There is no counting to the amount of data organisations get. Even more now in this age where we have the hardware capable of storing petabytes to exabytes of data (yep, Google looking right at ya). For many businesses, their critical data used to be limited to their transaction databases and data warehouses. In these kinds of systems, data was organised into orderly rows and columns, where every byte of information was well understood in terms of its nature and its business value.
Also, the variety of the data collected is incredible, popular searches, transactions, the trends of products ordered at Amazon, ratings of your movies, open data initiatives from public and private entities have made massive troves of raw data available for analysis. The earlier tools were a poor match to deal with the complexity of this data and that’s where Hadoop comes in.
Why Big Data Complex ?
Now, the understanding the nature of Big Data is complex and essentially the reason to use Hadoop is because of the “3 V’s of the big data” :
Velocity : Data that enters with a limited window of time, a limited time span that makes it difficult to transform and load the data to the data pool for analysis. Especially the data in the financial sector. The higher is the volume of the data entering the organisation the bigger the velocity challenges.
Volume : The volumes of data Google receives.
Variety : Disorganised data with different and multiple structures, ranging from raw text to log files or in rows or columns or just could be a list of numbers separated by commas (with exceptional cases) . Really its random and chaotic.
Each of these criteria clearly poses its own, distinct challenge to someone wanting to analyse the information.
“So, this Hadoop thing can handle the heat ?”
Yes, it can. At its core, Hadoop is a framework for storing data on large clusters of commodity computer hardware that is affordable and easily available and running applications against that data. A cluster is a group of computers interconnected to each other. These working computers are called as nodes. These computers are capable of working on the same problems individually. They share the computational workloads and take advantage of the large aggregate bandwidth across the cluster. A cluster consists of a master node, which looks over the storage and processing of the incoming data, and under these master nodes work *ahem* slaves, (Yep that’s what its called don’t look at me) which store all the cluster’s data and here the data also gets processed.
Kinda like the group project you work in but its not just you working. Using networks of affordable compute resources to acquire business insight is the key value proposition of Hadoop.
So, there are two components in Hadoop, MapReduce & HDFS. MapReduce is a distributed processing framework and HDFS is the Hadoop Distributed File System.
At its core, if there is an application to be performed, it gets divided among these interconnected machines (or nodes) in a cluster, and the file distributions system (yes HDFS) will store the data that is processed. A cluster with more machines can processes through a data with much more speed as the amount of parallel computing increases. A Hadoop cluster system with thousands of machines, where HDFS stores data, and MapReduce jobs do their processing near the data, which keeps input-output costs low. MapReduce being flexible in nature enables the development of a wide Hadoop: The Definitive Guidevariety of applications.
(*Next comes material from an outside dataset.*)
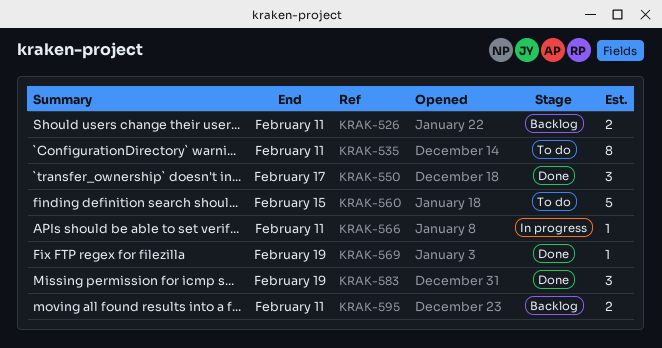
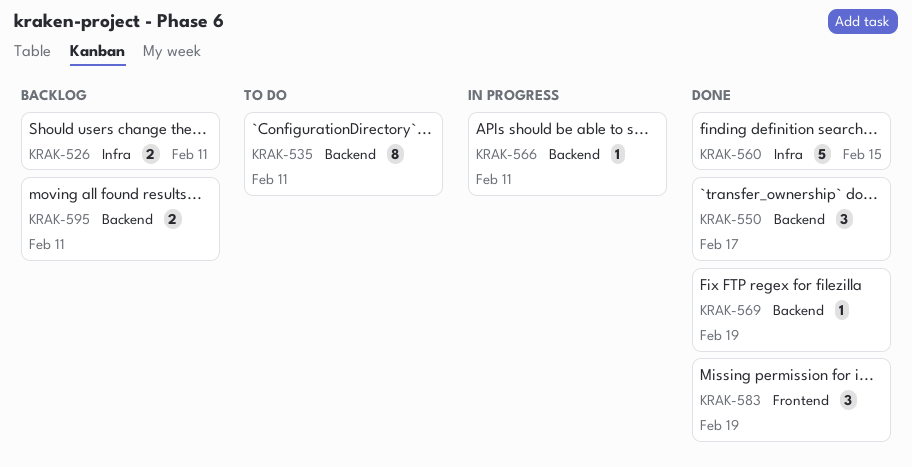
KRAK-560, status: To do -> Done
“Fine! I’ll tell you about MapReduce.”
What MapReduce essentially does is Distributed Processing, this involves the processing of a number of operations on a number of distributed data sets. The data is converted to a <key,value> pair , and the computations have two phases: mapping phase and reducing phase.
During the Map Phase, input data is separated into large fragments, each assigned to a map task.
These map tasks are distributed to across the cluster.
Each map task processes the <key,value> pairs from its assigned fragment and produces a set of intermediate <key,value> pairs.
The intermediate data set is sorted by the key, and the sorted data is partitioned into a number of fragment that matches the number of reduce tasks.
During the Reduce Phase, each reduce task processes the data fragment that was assigned to it and produces an output <key,value> pair.
These reduce tasks are also distributed across the cluster and write their output to HDFS when finished.